In a sober keynote, René Reisner, green transition coordinator at the Estonian climate ministry, reminded the audience that cities may have climate plans, adaptation strategies and sustainability documents, but without money they remain words.

His topic was EU funding – a subject he described, with some justification, as both extremely difficult and poorly explained even by those inside the system. The key challenge, he said, is not only finding money but understanding how the system actually works and what sort of project fits what sort of instrument.
His central distinction was useful. National funding usually supports core public services, routine infrastructure and scaling proven solutions. EU funding, by contrast, far more often focuses on innovation, experimentation, cooperation, knowledge transfer and scalable models. That makes it valuable, but also frustrating for municipalities that simply want practical projects delivered.
Resilient cities, Reisner argued, are not only well planned but well financed. And to become well financed, cities need not only ambition but enough administrative capacity to move from idea to pilot to bankable investment.
The next decade: resilience or dependence
The conference’s future-facing keynote came from Laura Halenius, senior lead for growth from critical technologies at the Finnish Innovation Fund Sitra, who asked a question that gave the day a sharper geopolitical edge: are we sleepwalking into digital dependency?
Many governments and cities, she argued, are optimising systems for efficiency and cost while becoming quietly dependent on infrastructures they neither control nor fully understand. Most digital services Europeans use daily are non-European.
Only a tiny fraction of AI infrastructure is European. In a more unstable world, that is not merely an economic issue. It is a resilience problem.
Her examples were uncomfortably close to home: GPS interference, cable disruptions, constant cyber pressure and deep dependence on cloud services. If a major provider were suddenly unavailable, how many city systems would continue to function?

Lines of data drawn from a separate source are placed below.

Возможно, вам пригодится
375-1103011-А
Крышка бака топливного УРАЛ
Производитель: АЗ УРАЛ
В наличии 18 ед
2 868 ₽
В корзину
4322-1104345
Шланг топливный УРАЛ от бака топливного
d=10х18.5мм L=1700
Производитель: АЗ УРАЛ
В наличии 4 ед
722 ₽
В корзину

Halenius’s answer was not anti-technology, but anti-complacency. Digital resilience is about maintaining control over critical capabilities. Public institutions matter here not only as regulators but as buyers. If Europe wants stronger digital sovereignty, it will have to help build the market for more resilient services.
Her conclusion was one of the day’s stronger takeaways: the cities that become truly resilient over the next decade will not be the ones that merely talk about resilience. They will be the ones that practise it – routinely, continuously, almost as a civic habit.
A city is never finished
The closing reflections by Ralf-Martin Soe, founding director and smart city researcher at the FinEst Centre for Smart Cities, brought the day back to first principles.

A city, he said, is messier than a human body because it is the sum of many bodies, many systems and many contradictions at once. It is constantly changing. People arrive and leave. Infrastructure ages minute by minute. Roads, pipes, buildings, systems and institutions are always under reconstruction. A city is never complete.
That may have been the conference’s most honest idea.
Resilience is not perfection. It is not the elimination of risk. It is not a dashboard, a pilot or a strategy document. It is the capacity of a city to keep functioning, keep learning and keep adapting in a world where one crisis rarely waits for the last one to end.
And that, finally, was the real message from Tallinn: resilience is no longer something cities can afford to discuss later. It is becoming the condition of staying a city at all.